## PROBLEM DESCRIPTION:
Each record below should be repeated precisely as written.

(Collected data)
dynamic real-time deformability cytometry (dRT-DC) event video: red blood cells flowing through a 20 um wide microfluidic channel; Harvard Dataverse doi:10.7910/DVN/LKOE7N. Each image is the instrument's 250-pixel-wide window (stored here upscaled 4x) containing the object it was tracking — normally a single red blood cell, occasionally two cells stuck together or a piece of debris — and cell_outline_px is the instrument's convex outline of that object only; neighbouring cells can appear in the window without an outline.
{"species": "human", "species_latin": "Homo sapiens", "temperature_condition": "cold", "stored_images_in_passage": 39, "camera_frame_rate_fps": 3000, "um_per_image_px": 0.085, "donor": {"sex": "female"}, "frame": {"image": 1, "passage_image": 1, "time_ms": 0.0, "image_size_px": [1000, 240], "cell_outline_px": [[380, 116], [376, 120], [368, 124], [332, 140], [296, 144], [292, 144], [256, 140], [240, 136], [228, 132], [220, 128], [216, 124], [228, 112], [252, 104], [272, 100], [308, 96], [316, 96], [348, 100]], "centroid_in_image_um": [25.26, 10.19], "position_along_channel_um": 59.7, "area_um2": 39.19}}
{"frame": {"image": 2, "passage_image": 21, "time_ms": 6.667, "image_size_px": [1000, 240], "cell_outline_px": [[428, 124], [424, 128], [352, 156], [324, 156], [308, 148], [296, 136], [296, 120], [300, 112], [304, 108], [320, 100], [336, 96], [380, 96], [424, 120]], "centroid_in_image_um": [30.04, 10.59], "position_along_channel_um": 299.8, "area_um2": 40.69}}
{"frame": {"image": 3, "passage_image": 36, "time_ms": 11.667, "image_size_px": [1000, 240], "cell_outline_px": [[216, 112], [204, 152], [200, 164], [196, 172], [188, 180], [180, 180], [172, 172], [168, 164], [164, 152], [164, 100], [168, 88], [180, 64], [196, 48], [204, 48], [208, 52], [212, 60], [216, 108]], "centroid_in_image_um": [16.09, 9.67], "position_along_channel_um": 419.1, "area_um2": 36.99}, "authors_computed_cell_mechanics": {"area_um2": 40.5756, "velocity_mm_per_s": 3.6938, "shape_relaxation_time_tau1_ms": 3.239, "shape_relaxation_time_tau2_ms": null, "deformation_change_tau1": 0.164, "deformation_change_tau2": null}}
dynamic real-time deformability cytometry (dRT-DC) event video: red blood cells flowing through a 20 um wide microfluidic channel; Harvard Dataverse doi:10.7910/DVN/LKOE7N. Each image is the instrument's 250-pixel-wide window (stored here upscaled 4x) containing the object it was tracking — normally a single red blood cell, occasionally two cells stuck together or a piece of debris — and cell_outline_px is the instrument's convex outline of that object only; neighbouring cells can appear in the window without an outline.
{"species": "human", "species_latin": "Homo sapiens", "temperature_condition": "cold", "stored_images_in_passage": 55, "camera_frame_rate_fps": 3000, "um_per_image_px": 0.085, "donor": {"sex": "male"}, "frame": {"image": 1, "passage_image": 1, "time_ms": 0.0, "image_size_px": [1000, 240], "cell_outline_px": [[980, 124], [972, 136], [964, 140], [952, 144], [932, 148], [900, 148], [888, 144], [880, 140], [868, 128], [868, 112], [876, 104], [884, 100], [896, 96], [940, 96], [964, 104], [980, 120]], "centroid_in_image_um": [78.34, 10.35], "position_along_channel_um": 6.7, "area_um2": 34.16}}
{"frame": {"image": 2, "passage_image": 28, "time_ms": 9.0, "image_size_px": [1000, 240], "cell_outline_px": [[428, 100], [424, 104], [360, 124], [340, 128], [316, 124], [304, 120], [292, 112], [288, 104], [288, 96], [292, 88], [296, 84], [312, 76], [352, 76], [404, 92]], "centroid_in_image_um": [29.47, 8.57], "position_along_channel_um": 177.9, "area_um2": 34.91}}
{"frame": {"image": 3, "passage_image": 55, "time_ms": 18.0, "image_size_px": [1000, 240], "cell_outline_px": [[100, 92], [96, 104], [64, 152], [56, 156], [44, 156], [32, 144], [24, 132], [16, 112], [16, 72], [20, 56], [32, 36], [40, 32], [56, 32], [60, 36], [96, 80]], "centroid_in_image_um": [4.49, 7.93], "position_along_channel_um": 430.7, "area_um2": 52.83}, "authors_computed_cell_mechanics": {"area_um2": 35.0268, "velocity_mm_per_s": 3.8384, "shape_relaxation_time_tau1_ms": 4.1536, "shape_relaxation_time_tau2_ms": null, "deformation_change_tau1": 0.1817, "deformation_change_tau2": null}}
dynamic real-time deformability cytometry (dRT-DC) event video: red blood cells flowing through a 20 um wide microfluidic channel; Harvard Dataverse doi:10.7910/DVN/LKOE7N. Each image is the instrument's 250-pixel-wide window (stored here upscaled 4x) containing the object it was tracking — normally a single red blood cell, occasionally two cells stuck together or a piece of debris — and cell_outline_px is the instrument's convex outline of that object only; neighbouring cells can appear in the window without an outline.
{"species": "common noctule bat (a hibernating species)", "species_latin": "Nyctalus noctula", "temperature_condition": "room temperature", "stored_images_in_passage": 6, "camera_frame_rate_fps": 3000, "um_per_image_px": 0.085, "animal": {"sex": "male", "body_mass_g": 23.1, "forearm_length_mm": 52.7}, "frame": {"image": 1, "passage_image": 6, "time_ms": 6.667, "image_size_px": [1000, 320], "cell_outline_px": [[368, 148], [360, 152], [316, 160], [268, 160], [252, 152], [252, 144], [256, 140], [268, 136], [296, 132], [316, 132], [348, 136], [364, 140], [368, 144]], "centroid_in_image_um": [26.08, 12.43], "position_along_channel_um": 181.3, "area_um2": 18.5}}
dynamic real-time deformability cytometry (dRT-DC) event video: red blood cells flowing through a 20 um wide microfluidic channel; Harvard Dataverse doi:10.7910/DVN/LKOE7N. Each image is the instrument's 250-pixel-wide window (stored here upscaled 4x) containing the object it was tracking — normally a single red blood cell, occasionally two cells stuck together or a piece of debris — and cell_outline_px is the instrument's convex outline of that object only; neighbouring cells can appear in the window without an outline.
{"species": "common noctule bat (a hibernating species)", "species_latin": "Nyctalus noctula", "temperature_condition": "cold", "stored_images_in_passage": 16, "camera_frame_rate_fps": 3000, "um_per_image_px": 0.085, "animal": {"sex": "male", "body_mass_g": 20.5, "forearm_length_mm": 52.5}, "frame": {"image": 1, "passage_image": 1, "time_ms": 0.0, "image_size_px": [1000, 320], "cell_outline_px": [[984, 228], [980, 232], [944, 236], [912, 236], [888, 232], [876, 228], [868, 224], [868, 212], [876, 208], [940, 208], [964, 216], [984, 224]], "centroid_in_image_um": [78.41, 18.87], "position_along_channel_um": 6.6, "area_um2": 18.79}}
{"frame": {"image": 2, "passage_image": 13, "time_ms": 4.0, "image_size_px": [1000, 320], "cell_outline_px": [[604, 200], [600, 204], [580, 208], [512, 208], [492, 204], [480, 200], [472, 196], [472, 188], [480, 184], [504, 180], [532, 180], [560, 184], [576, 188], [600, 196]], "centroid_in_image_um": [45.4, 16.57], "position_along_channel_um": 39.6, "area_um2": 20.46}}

## FULL ANSWER:
dynamic real-time deformability cytometry (dRT-DC) event video: red blood cells flowing through a 20 um wide microfluidic channel; Harvard Dataverse doi:10.7910/DVN/LKOE7N. Each image is the instrument's 250-pixel-wide window (stored here upscaled 4x) containing the object it was tracking — normally a single red blood cell, occasionally two cells stuck together or a piece of debris — and cell_outline_px is the instrument's convex outline of that object only; neighbouring cells can appear in the window without an outline.
{"species": "human", "species_latin": "Homo sapiens", "temperature_condition": "cold", "stored_images_in_passage": 39, "camera_frame_rate_fps": 3000, "um_per_image_px": 0.085, "donor": {"sex": "female"}, "frame": {"image": 1, "passage_image": 1, "time_ms": 0.0, "image_size_px": [1000, 240], "cell_outline_px": [[380, 116], [376, 120], [368, 124], [332, 140], [296, 144], [292, 144], [256, 140], [240, 136], [228, 132], [220, 128], [216, 124], [228, 112], [252, 104], [272, 100], [308, 96], [316, 96], [348, 100]], "centroid_in_image_um": [25.26, 10.19], "position_along_channel_um": 59.7, "area_um2": 39.19}}
{"frame": {"image": 2, "passage_image": 21, "time_ms": 6.667, "image_size_px": [1000, 240], "cell_outline_px": [[428, 124], [424, 128], [352, 156], [324, 156], [308, 148], [296, 136], [296, 120], [300, 112], [304, 108], [320, 100], [336, 96], [380, 96], [424, 120]], "centroid_in_image_um": [30.04, 10.59], "position_along_channel_um": 299.8, "area_um2": 40.69}}
{"frame": {"image": 3, "passage_image": 36, "time_ms": 11.667, "image_size_px": [1000, 240], "cell_outline_px": [[216, 112], [204, 152], [200, 164], [196, 172], [188, 180], [180, 180], [172, 172], [168, 164], [164, 152], [164, 100], [168, 88], [180, 64], [196, 48], [204, 48], [208, 52], [212, 60], [216, 108]], "centroid_in_image_um": [16.09, 9.67], "position_along_channel_um": 419.1, "area_um2": 36.99}, "authors_computed_cell_mechanics": {"area_um2": 40.5756, "velocity_mm_per_s": 3.6938, "shape_relaxation_time_tau1_ms": 3.239, "shape_relaxation_time_tau2_ms": null, "deformation_change_tau1": 0.164, "deformation_change_tau2": null}}
dynamic real-time deformability cytometry (dRT-DC) event video: red blood cells flowing through a 20 um wide microfluidic channel; Harvard Dataverse doi:10.7910/DVN/LKOE7N. Each image is the instrument's 250-pixel-wide window (stored here upscaled 4x) containing the object it was tracking — normally a single red blood cell, occasionally two cells stuck together or a piece of debris — and cell_outline_px is the instrument's convex outline of that object only; neighbouring cells can appear in the window without an outline.
{"species": "human", "species_latin": "Homo sapiens", "temperature_condition": "cold", "stored_images_in_passage": 55, "camera_frame_rate_fps": 3000, "um_per_image_px": 0.085, "donor": {"sex": "male"}, "frame": {"image": 1, "passage_image": 1, "time_ms": 0.0, "image_size_px": [1000, 240], "cell_outline_px": [[980, 124], [972, 136], [964, 140], [952, 144], [932, 148], [900, 148], [888, 144], [880, 140], [868, 128], [868, 112], [876, 104], [884, 100], [896, 96], [940, 96], [964, 104], [980, 120]], "centroid_in_image_um": [78.34, 10.35], "position_along_channel_um": 6.7, "area_um2": 34.16}}
{"frame": {"image": 2, "passage_image": 28, "time_ms": 9.0, "image_size_px": [1000, 240], "cell_outline_px": [[428, 100], [424, 104], [360, 124], [340, 128], [316, 124], [304, 120], [292, 112], [288, 104], [288, 96], [292, 88], [296, 84], [312, 76], [352, 76], [404, 92]], "centroid_in_image_um": [29.47, 8.57], "position_along_channel_um": 177.9, "area_um2": 34.91}}
{"frame": {"image": 3, "passage_image": 55, "time_ms": 18.0, "image_size_px": [1000, 240], "cell_outline_px": [[100, 92], [96, 104], [64, 152], [56, 156], [44, 156], [32, 144], [24, 132], [16, 112], [16, 72], [20, 56], [32, 36], [40, 32], [56, 32], [60, 36], [96, 80]], "centroid_in_image_um": [4.49, 7.93], "position_along_channel_um": 430.7, "area_um2": 52.83}, "authors_computed_cell_mechanics": {"area_um2": 35.0268, "velocity_mm_per_s": 3.8384, "shape_relaxation_time_tau1_ms": 4.1536, "shape_relaxation_time_tau2_ms": null, "deformation_change_tau1": 0.1817, "deformation_change_tau2": null}}
dynamic real-time deformability cytometry (dRT-DC) event video: red blood cells flowing through a 20 um wide microfluidic channel; Harvard Dataverse doi:10.7910/DVN/LKOE7N. Each image is the instrument's 250-pixel-wide window (stored here upscaled 4x) containing the object it was tracking — normally a single red blood cell, occasionally two cells stuck together or a piece of debris — and cell_outline_px is the instrument's convex outline of that object only; neighbouring cells can appear in the window without an outline.
{"species": "common noctule bat (a hibernating species)", "species_latin": "Nyctalus noctula", "temperature_condition": "room temperature", "stored_images_in_passage": 6, "camera_frame_rate_fps": 3000, "um_per_image_px": 0.085, "animal": {"sex": "male", "body_mass_g": 23.1, "forearm_length_mm": 52.7}, "frame": {"image": 1, "passage_image": 6, "time_ms": 6.667, "image_size_px": [1000, 320], "cell_outline_px": [[368, 148], [360, 152], [316, 160], [268, 160], [252, 152], [252, 144], [256, 140], [268, 136], [296, 132], [316, 132], [348, 136], [364, 140], [368, 144]], "centroid_in_image_um": [26.08, 12.43], "position_along_channel_um": 181.3, "area_um2": 18.5}}
dynamic real-time deformability cytometry (dRT-DC) event video: red blood cells flowing through a 20 um wide microfluidic channel; Harvard Dataverse doi:10.7910/DVN/LKOE7N. Each image is the instrument's 250-pixel-wide window (stored here upscaled 4x) containing the object it was tracking — normally a single red blood cell, occasionally two cells stuck together or a piece of debris — and cell_outline_px is the instrument's convex outline of that object only; neighbouring cells can appear in the window without an outline.
{"species": "common noctule bat (a hibernating species)", "species_latin": "Nyctalus noctula", "temperature_condition": "cold", "stored_images_in_passage": 16, "camera_frame_rate_fps": 3000, "um_per_image_px": 0.085, "animal": {"sex": "male", "body_mass_g": 20.5, "forearm_length_mm": 52.5}, "frame": {"image": 1, "passage_image": 1, "time_ms": 0.0, "image_size_px": [1000, 320], "cell_outline_px": [[984, 228], [980, 232], [944, 236], [912, 236], [888, 232], [876, 228], [868, 224], [868, 212], [876, 208], [940, 208], [964, 216], [984, 224]], "centroid_in_image_um": [78.41, 18.87], "position_along_channel_um": 6.6, "area_um2": 18.79}}
{"frame": {"image": 2, "passage_image": 13, "time_ms": 4.0, "image_size_px": [1000, 320], "cell_outline_px": [[604, 200], [600, 204], [580, 208], [512, 208], [492, 204], [480, 200], [472, 196], [472, 188], [480, 184], [504, 180], [532, 180], [560, 184], [576, 188], [600, 196]], "centroid_in_image_um": [45.4, 16.57], "position_along_channel_um": 39.6, "area_um2": 20.46}}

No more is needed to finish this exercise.